Both the thin ascending limb of the loop of Henle and the inner medullary collecting duct are relatively permeable to urea, whereas the thin descending and thick ascending limbs of the loop of Henle, the distal tubule, and early parts of the collecting system are relatively impermeable to urea. The reabsorption of water along the nephron thus leads to a rise in the tubular urea concentration. During hypovolemia, when levels of vasopressin are high and water is maximally reabsorbed, the inner medullary interstitial fluid urea concentration concomitantly rises, owing to the increased concentration gradient for the passive transport of urea out of the collecting duct system. This effect is enhanced because urea transporter UT-A1 in the inner medullary collecting duct is directly sensitive to vasopressin and upregulates its expression (3). Thus, the increased steady-state level of urea in the plasma of acutely dehydrated patients is a reflection of the increased urea concentration in the medullary interstitium, owing to a vasopressin-mediated elevation in urea reabsorption in the collecting ducts.

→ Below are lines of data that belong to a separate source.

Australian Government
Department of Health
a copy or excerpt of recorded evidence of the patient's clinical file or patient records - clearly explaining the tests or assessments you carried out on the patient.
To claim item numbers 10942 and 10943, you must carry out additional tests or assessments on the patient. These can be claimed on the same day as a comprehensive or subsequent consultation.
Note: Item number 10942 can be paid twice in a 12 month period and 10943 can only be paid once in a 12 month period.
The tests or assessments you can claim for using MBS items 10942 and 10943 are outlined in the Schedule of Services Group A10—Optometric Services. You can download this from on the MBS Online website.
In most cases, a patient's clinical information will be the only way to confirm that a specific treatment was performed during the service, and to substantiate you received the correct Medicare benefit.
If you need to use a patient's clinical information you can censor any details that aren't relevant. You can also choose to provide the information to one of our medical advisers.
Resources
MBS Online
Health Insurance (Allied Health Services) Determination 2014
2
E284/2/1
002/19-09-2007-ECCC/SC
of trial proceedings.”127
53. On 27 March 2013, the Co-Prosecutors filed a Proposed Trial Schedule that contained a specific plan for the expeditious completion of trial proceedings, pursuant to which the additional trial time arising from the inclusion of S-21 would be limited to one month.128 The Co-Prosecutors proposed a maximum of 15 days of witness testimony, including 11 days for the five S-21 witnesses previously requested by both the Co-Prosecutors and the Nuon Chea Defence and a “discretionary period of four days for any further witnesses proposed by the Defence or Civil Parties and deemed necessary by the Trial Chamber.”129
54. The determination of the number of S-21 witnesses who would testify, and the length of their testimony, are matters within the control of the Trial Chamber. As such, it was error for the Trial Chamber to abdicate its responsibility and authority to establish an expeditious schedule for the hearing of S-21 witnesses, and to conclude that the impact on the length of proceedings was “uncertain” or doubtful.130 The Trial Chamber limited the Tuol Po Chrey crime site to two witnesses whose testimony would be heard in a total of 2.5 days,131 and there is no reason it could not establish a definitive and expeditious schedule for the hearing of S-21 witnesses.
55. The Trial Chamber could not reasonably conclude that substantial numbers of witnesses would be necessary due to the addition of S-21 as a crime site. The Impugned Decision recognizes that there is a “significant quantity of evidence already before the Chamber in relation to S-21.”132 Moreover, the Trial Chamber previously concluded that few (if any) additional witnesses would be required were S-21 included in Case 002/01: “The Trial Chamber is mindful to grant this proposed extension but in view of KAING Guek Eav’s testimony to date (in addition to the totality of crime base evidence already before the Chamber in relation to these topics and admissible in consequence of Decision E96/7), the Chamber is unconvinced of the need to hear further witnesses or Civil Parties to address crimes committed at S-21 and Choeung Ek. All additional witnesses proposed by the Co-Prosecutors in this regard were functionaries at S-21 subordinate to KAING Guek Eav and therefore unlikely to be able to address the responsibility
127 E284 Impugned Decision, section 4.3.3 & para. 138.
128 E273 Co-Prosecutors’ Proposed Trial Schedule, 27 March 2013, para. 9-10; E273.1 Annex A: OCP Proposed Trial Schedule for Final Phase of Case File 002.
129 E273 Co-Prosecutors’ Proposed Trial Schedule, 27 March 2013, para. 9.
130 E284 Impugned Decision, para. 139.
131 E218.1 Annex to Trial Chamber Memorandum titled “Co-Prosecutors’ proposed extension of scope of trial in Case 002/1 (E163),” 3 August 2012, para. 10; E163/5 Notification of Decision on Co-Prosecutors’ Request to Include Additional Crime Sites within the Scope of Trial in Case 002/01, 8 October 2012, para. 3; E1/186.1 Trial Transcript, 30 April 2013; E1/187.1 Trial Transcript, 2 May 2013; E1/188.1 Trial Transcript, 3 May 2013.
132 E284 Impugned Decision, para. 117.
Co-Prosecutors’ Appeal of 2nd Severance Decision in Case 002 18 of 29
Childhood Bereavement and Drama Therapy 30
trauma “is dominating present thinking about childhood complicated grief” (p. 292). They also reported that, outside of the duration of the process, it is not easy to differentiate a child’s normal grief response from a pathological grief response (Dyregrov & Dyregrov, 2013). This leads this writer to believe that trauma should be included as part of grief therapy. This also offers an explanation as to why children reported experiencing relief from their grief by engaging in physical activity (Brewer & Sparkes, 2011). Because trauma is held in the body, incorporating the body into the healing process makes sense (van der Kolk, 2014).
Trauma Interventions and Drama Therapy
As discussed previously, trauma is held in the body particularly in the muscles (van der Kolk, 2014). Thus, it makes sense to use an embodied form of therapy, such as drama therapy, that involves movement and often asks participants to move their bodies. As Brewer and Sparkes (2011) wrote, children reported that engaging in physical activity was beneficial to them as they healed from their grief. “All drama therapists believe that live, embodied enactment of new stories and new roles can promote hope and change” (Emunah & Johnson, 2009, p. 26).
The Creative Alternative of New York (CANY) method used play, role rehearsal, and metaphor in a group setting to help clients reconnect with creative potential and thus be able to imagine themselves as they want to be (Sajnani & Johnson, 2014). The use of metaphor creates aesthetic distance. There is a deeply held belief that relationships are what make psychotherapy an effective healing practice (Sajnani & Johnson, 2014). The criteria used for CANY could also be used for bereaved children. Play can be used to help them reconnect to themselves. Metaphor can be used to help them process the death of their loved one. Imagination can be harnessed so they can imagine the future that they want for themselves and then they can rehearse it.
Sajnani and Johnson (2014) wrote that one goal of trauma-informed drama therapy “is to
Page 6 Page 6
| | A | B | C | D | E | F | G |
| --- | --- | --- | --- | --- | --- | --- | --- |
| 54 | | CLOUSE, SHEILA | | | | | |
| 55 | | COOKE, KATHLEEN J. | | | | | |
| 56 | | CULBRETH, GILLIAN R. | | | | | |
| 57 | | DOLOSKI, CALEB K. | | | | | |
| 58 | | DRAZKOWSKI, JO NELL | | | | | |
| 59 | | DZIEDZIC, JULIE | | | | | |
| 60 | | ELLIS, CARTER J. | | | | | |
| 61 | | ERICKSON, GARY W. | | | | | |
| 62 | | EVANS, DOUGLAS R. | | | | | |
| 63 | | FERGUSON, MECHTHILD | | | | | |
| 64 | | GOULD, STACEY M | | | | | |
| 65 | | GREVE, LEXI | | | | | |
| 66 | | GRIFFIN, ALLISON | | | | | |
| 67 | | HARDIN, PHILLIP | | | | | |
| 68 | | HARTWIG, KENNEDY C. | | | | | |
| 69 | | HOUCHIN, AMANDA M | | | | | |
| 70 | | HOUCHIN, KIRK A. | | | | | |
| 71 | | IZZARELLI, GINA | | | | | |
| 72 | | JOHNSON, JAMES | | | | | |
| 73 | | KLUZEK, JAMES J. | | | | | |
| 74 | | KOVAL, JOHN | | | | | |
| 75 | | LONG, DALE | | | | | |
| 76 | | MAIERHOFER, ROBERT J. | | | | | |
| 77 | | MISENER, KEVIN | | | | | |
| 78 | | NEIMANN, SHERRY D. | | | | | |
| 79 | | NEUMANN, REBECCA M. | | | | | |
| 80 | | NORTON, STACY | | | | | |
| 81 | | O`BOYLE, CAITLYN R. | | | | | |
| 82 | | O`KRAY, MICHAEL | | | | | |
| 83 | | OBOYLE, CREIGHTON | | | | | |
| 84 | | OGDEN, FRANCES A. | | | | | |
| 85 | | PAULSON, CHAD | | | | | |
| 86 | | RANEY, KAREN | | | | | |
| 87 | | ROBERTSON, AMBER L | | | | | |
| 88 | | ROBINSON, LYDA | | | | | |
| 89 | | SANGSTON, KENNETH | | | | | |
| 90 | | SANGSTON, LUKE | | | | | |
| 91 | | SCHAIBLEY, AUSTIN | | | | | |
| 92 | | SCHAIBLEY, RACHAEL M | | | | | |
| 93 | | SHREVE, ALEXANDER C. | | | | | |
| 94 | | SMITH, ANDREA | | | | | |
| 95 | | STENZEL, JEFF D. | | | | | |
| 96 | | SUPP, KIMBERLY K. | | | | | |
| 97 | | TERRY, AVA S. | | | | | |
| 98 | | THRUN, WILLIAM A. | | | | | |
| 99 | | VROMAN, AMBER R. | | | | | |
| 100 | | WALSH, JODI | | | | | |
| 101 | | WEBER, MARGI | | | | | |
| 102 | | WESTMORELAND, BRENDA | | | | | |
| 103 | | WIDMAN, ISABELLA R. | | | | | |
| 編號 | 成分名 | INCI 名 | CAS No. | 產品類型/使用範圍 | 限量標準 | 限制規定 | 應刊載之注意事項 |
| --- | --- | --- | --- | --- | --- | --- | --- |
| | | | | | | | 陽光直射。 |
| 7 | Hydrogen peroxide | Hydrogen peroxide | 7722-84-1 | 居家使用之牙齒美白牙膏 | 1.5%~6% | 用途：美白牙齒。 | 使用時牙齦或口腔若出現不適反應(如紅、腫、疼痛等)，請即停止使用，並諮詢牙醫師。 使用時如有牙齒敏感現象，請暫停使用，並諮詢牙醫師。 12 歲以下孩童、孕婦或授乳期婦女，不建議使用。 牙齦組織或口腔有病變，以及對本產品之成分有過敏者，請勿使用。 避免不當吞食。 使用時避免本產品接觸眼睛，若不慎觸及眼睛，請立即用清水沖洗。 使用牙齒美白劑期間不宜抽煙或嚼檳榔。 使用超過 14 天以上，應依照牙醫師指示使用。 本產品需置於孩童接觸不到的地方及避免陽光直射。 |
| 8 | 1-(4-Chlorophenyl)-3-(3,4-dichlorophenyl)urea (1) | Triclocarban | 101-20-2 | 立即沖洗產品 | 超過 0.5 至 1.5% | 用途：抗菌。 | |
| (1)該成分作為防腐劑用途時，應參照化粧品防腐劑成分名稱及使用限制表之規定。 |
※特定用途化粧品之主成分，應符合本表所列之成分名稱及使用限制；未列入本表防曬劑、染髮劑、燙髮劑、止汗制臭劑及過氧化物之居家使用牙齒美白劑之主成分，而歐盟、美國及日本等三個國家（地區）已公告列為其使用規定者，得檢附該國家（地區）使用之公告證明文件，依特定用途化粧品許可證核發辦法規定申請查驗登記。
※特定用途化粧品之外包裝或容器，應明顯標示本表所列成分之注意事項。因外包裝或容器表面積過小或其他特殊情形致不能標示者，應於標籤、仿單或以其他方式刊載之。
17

The adaptive effect of this increased reabsorption of urea is to potentiate the effect of vasopressin, thereby allowing for the greater retention of water from the filtrate. The urea reabsorbed increases the medullary concentration of the solute, which is critical for the reabsorption of water from the thin inner medullary part of the descending limb of the loop of Henle. Here, there is no osmotic gradient to cause water movement in the diluting kidney. Thus, in the presence of vasopressin, and therefore a significant medullary urea concentration, there is passive reabsorption of salt from the thin ascending limb, because the salt concentration of the tubular fluid flowing up from the apex of the loop is higher than that of the surrounding medullary fluid. Without the reabsorption of urea, the osmotic gradient for water reabsorption in the descending limb would not extend below the thick segment, and, in the concentrating human kidney, urea handling can account for half of the osmotic pressure of the medullary fluids. In fact, to keep urea movements intact, some urea diffuses into the thin ascending limb, allowing it to be recycled. In the absence of vasopressin, the medullary urea concentration gradually dissipates.